First,We have fill the matrix with letters/characters of key without repeating any character(skip duplicates).
| H | A | R | Y | * |
| * | * | * | * | * |
| * | * | * | * | * |
| * | * | * | * | * |
| * | * | * | * | * |
(*) = empty
fill the other slots with remaining characters(a-z) sequentially. Place I/J in one slot(index). Now the resultant will be our Key matrix.
| H | A | R | Y | B |
| C | D | E | F | G |
| I/J | K | L | M | N |
| O | P | Q | S | T |
| U | V | W | X | Z |
Encryption
Step-2: Encrypt the Plain Text from Key Matrix
The plain text will split into pairs/digraphs of two letters (digraphs). If there is an odd number of letters, the Z is added to the last letter to make a pair/digraph.
Plain Text: "My Name is Ravi"
After Split: 'my' 'na' 'me' 'is' 'ra' 'vi'
Now, select the pairs/digraphs(plain text) in the key matrix and select the resultant characters according to the below rules.
Rules
- Form a rectangle with the two letters and take the letters on the horizontal opposite corner of the rectangle.
- If both the letters are in the same row: Take the letter to the right of each one (going back to the leftmost if at the rightmost position).
- If both the letters are in the same column: Take the letter below each one (going back to the top if at the bottom).

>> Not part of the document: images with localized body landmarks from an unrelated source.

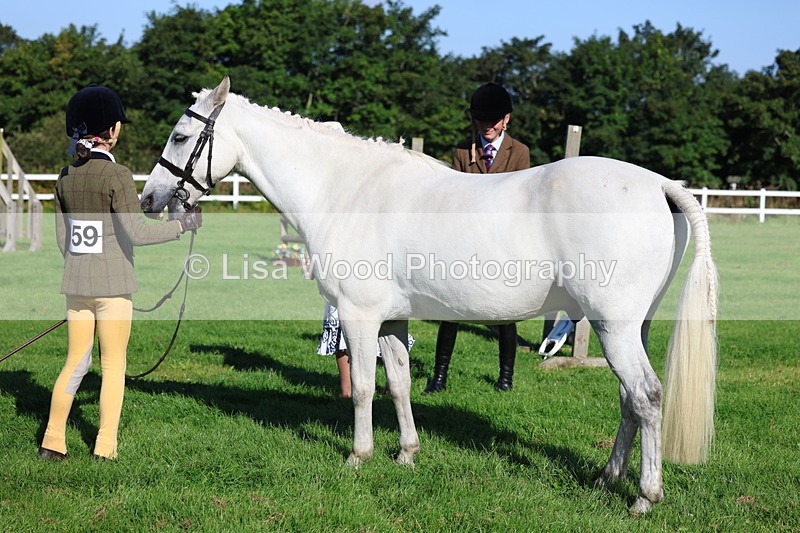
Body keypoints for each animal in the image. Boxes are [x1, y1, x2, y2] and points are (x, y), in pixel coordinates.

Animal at [141, 77, 718, 514]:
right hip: (626, 327)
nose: (149, 198)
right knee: (628, 399)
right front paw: (407, 453)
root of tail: (658, 184)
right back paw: (607, 477)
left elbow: (364, 388)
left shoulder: (359, 317)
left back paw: (644, 496)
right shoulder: (392, 321)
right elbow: (398, 385)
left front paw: (359, 456)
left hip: (613, 326)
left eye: (179, 135)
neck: (345, 189)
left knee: (647, 397)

Have a look at below examples:
pair/digraph: my(Rule 3)
| H | A | R | Y | B |
| C | D | E | F | G |
| I/J | K | L | M | N |
| O | P | Q | S | T |
| U | V | W | X | Z |
Resultant Pair/Digraph: SF
pair/digraph: na(Rule 1)
| H | A | R | Y | B |
| C | D | E | F | G |
| I/J | K | L | M | N |
| O | P | Q | S | T |
| U | V | W | X | Z |
Resultant Pair/Digraph: KB
Similarly,
MY -> SF
NA -> KB
ME -> LF
IS -> MO
RA -> YR
VI -> UK
Encrypted key:
  'sf'  'kb'  'lf'  'mo'  'yr'  'uk'
Decryption
In Decryption, We can follow same process for generating key matrix. Instead of Plain text, we will be taking Cipher Text.
Key: "HARRY"
Cipher Text: "SFKBLFMOYRUK"
Step-2: Decrypt the Cipher Text from Key Matrix
Cipher Text: "SFKBLFMOYRUK"
After Split: 'SF' 'KB' 'LF' 'MO' 'YR' 'UK'
| H | A | R | Y | B |
| C | D | E | F | G |
| I/J | K | L | M | N |
| O | P | Q | S | T |
| U | V | W | X | Z |
Now, select the pairs/digraphs(cipher text) in the key matrix and select the resultant characters according to the below rules.
Rules
- Form a rectangle with the two letters and take the letters on the horizontal opposite corner of the rectangle.
- If both the letters are in the same row: Take the letter to the left of each one (going back to the rightmost if at the leftmost position).
- If both the letters are in the same column: Take the letter above each one (going back to the bottom if at the top).
Have a look at below examples:
pair/digraph: SF (Rule 3)
| H | A | R | Y | B |
| C | D | E | F | G |
| I/J | K | L | M | N |
| O | P | Q | S | T |
| U | V | W | X | Z |
Resultant Pair/Digraph: MY
pair/digraph: KB (Rule 1)
| H | A | R | Y | B |
| C | D | E | F | G |
| I/J | K | L | M | N |
| O | P | Q | S | T |
| U | V | W | X | Z |
Resultant Pair/Digraph: NA
Similarly,
SF -> MY
KB -> NA
LF -> ME
MO -> IS
YR -> RA
UK -> VI
Encrypted key:
  'MY'  'NA'  'ME'  'IS'  'RA'  'VI'
Advantages/ Disadvantages
- It is somewhat hard to crack this algorithm since the frequency analysis(brute-force technique) used to crack simple substitution ciphers which is difficult but still can work on digraphs(all combinations of digraphs) rather than 25 monographs.
- The plaintext is found by solving one set of clues, while the ciphertext is found by solving others. Solvers can then construct the key table by pairing the digraphs (it is sometimes possible to guess the keyword).
- But, A weakness is that a digraph of a ciphertext/plaintext will have corresponding plaintexts. So That can be easily used to find with the frequency analysis technique, if the language of the plaintext is known.
- Another disadvantage is that playfair cipher is a symmetric cipher, So same key will be used for both encryption and decryption.
With this article at OpenGenus, you must have the complete idea of Play Fair Cipher. Enjoy.